Here’s why: As a content writer on the outside, my No. 1 goal is to learn about your brand and understand your goals. From there, I add in the broad knowledge I have from working with a variety of clients and industries to bring a unique context and perspective to your conversation.
When you work closely on a project, you can get so deep into the exact messaging and material on your plate that it’s extremely difficult to see beyond that immediate goal. Web content writing that looks too much like typical marketing and sales materials will push readers away. When I’m writing for clients, I try to bring what I’ve learned researching and working on a huge range of projects into everything I do.

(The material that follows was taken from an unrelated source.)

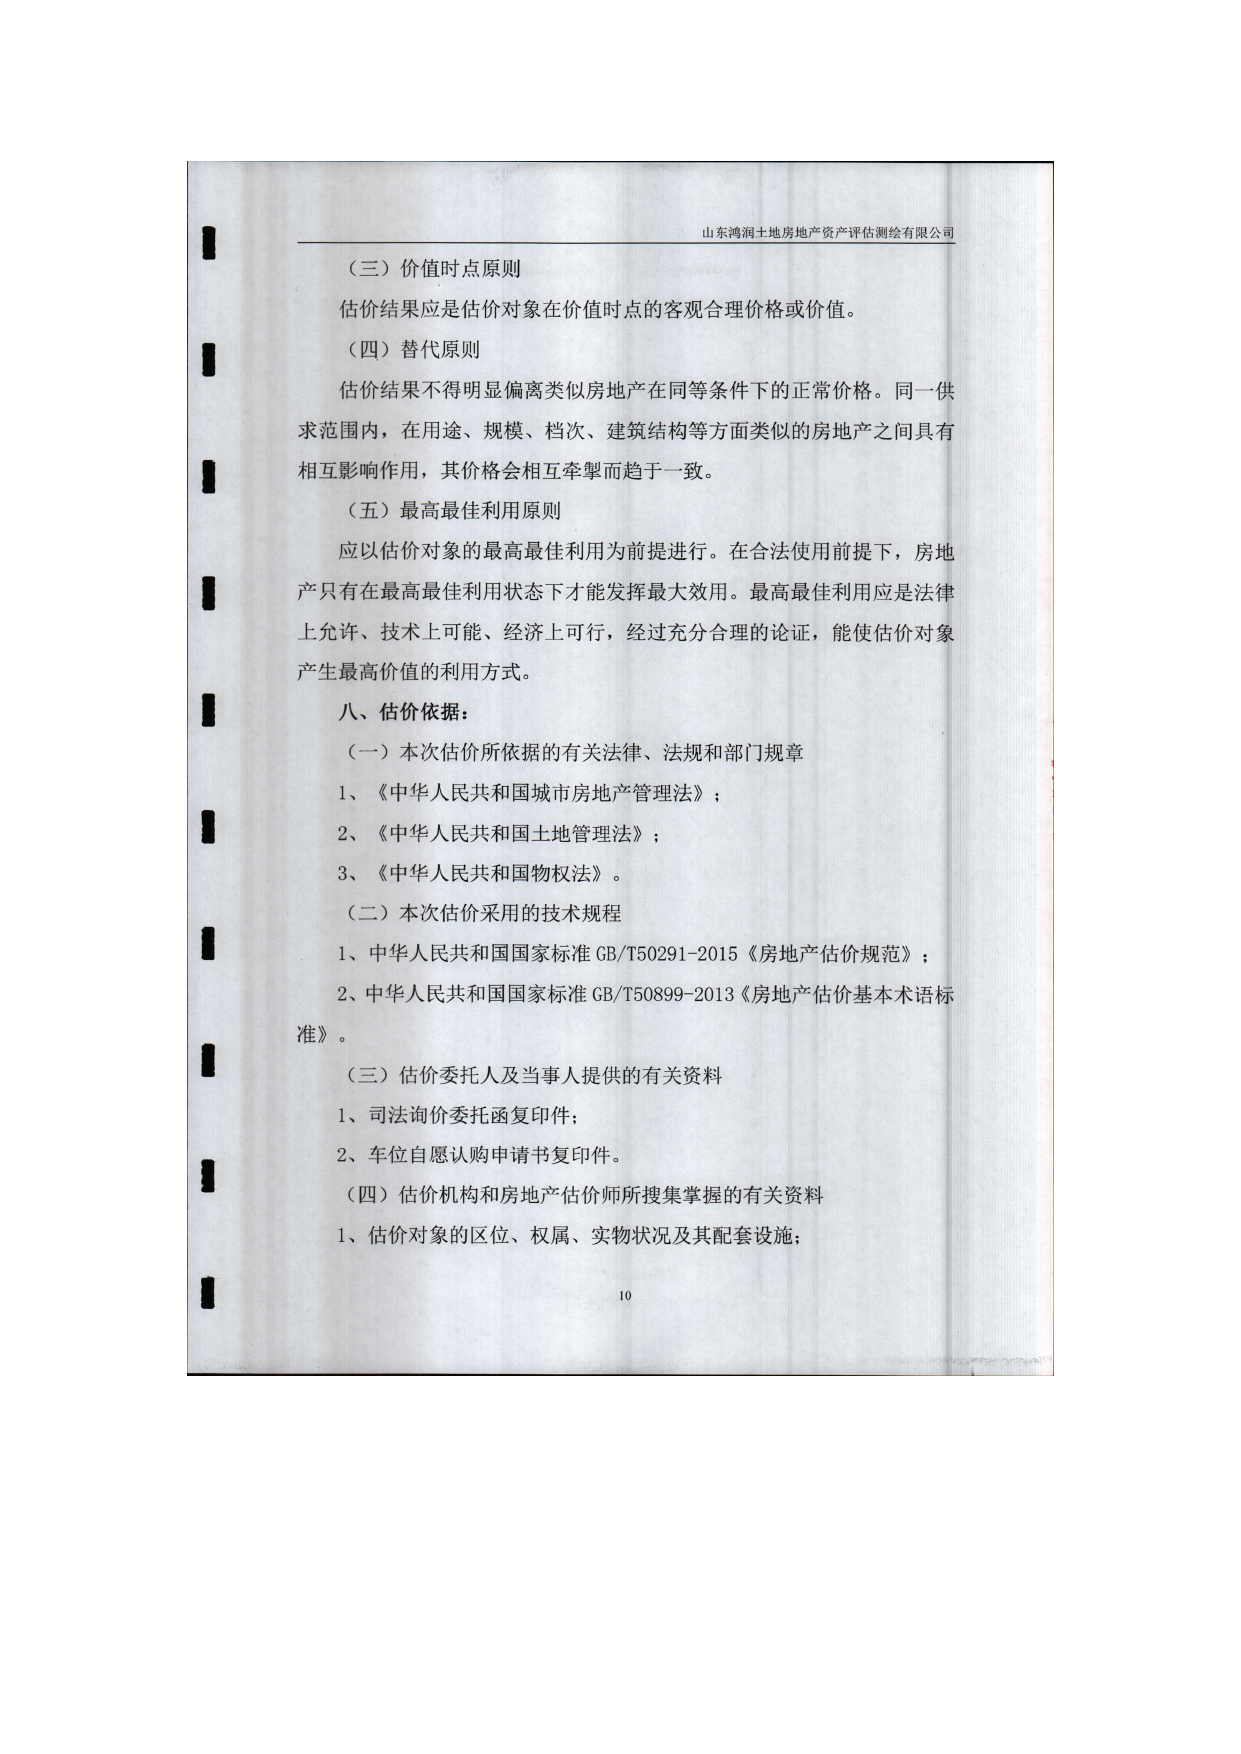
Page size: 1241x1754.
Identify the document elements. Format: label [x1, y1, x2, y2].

picture [187, 161, 1054, 1376]
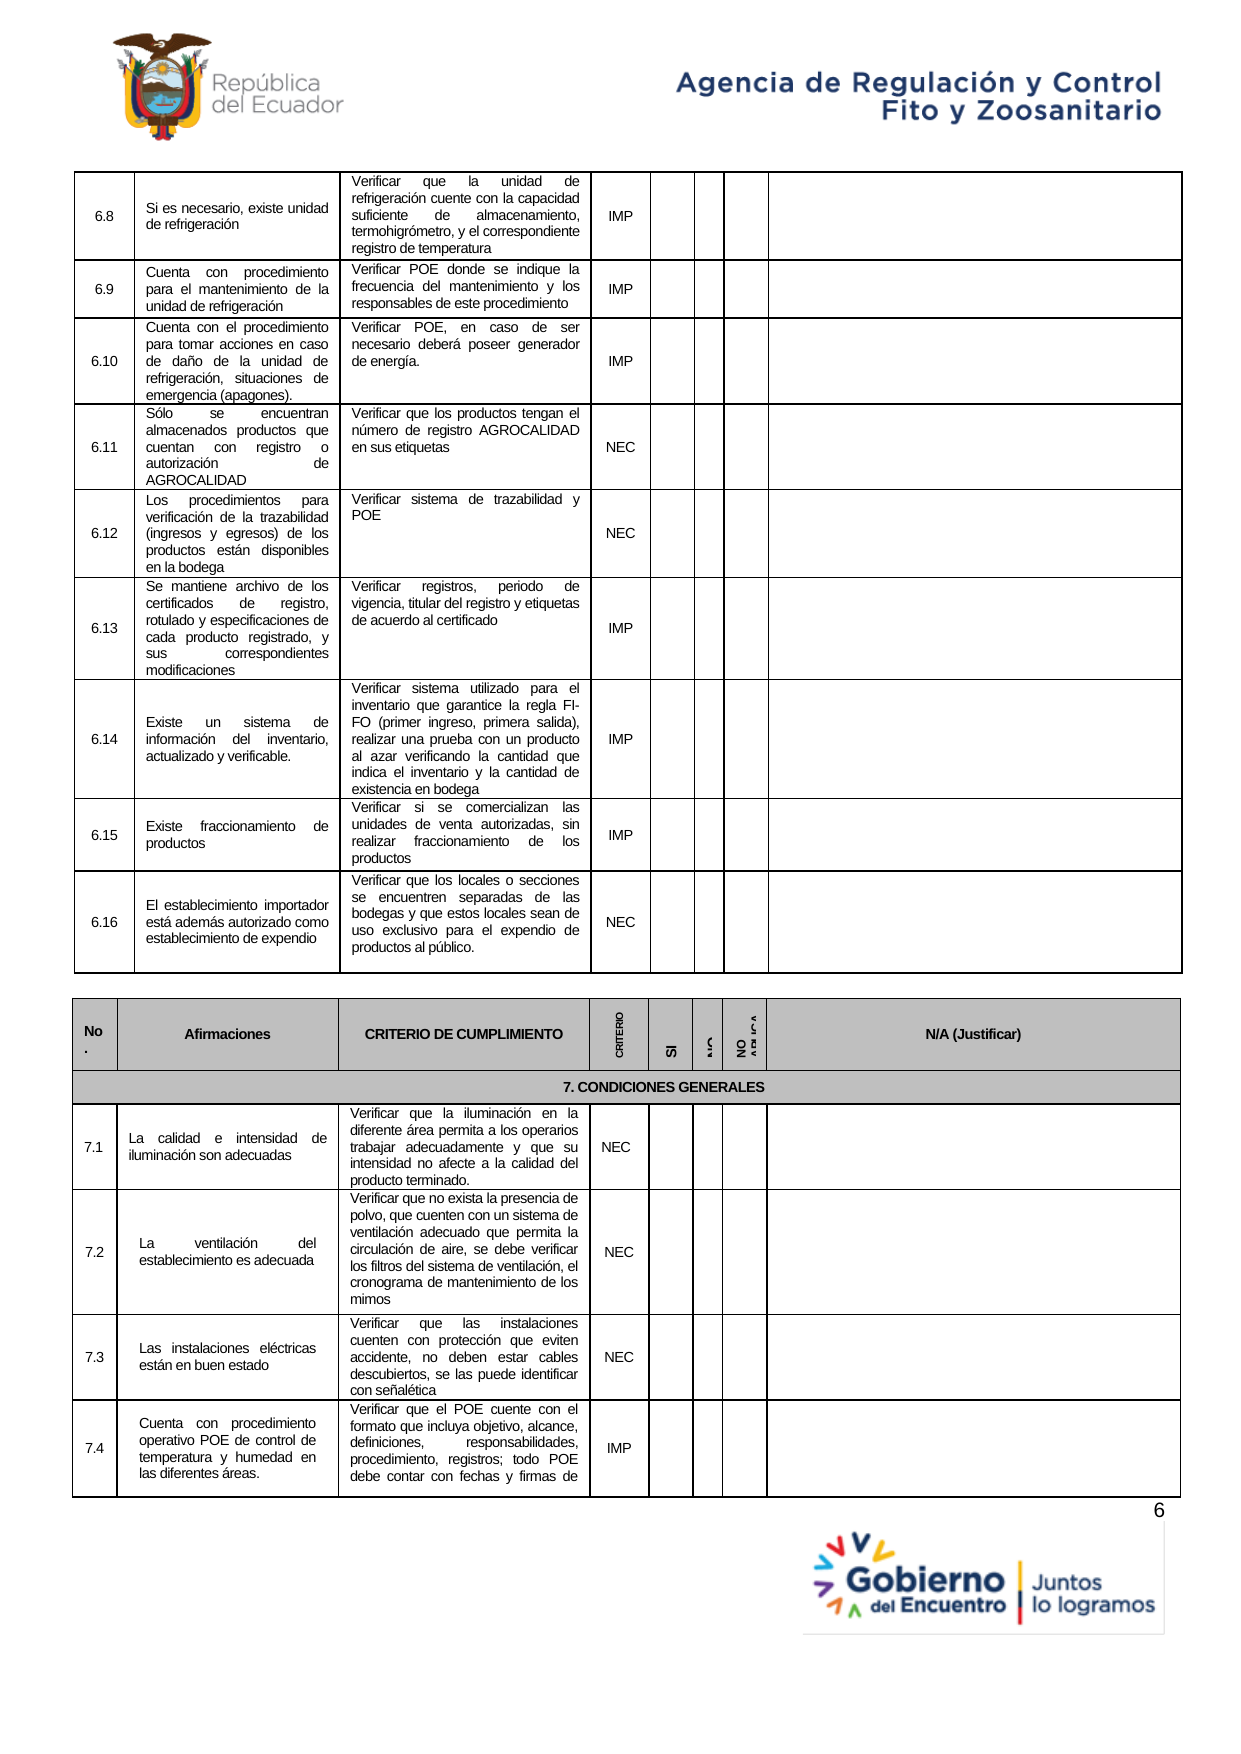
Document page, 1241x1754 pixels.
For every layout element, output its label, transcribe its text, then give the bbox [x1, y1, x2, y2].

A successful content writer has tons of prior experience achieving the exact goal a client is looking for — even if they don’t, at this very moment, have the very same SME as your internal team. SME can be developed over time (and rather quickly), but true writing skill is harder to capture. That’s where I come in.

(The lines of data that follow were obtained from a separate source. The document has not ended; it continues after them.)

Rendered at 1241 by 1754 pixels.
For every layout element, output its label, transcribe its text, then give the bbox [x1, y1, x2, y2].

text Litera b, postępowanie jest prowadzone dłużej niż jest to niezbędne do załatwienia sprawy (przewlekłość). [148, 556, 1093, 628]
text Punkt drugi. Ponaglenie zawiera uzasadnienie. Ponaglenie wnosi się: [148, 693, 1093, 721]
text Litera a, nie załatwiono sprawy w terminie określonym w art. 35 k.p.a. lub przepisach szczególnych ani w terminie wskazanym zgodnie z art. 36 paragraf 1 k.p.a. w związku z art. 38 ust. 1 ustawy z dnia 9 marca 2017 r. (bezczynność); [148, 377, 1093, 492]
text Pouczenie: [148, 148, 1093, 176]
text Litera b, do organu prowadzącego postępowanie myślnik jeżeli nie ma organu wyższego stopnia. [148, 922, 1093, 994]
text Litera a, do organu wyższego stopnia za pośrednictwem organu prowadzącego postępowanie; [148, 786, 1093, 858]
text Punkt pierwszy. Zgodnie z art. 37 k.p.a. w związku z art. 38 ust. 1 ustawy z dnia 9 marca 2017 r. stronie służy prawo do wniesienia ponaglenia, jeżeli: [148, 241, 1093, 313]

Relationship with content marketing
This is where my relationship with the larger content marketing strategy becomes so valuable. At its best, web content isn’t about promoting a brand or selling a product. Instead, it initiates a relationship with readers by engaging them with content that is both valuable to them and representative of your brand ideals. By building a connecting point through shared interest in what a piece of content creates, reader and brand have a starting point for conversations. When I understand the marketing goals in play during a campaign, I have an opportunity to build out highly branded content without being promotional.
If a client is heavily focused on lead generation, I may develop pieces that encourage action at the end of the post, such as a newsletter signup. If the project is built around increasing traffic, I may be more casual and fun in tone to attract a wider range of individuals exploring a topic at the top of the funnel.
My most valuable reader, however, is always my client. They’re the ones who eventually take ownership of the content I create. It represents their business. The satisfaction in my work comes when I can achieve their marketing goals through stories that are compelling and surprise them with their blend of unique perspective and branded storytelling. Achieving this means always growing. Always gaining a deeper knowledge of my clients and the industries I cover.
At the end of the day, that’s what I love about writing for the web: I’m constantly challenged to learn new things and bring that knowledge to a wide range of projects. Creating content for the internet isn’t glamorous, but when all of the background work comes together, delivering on a client’s vision is incredibly satisfying.
Editor’s Note: Updated December 2020.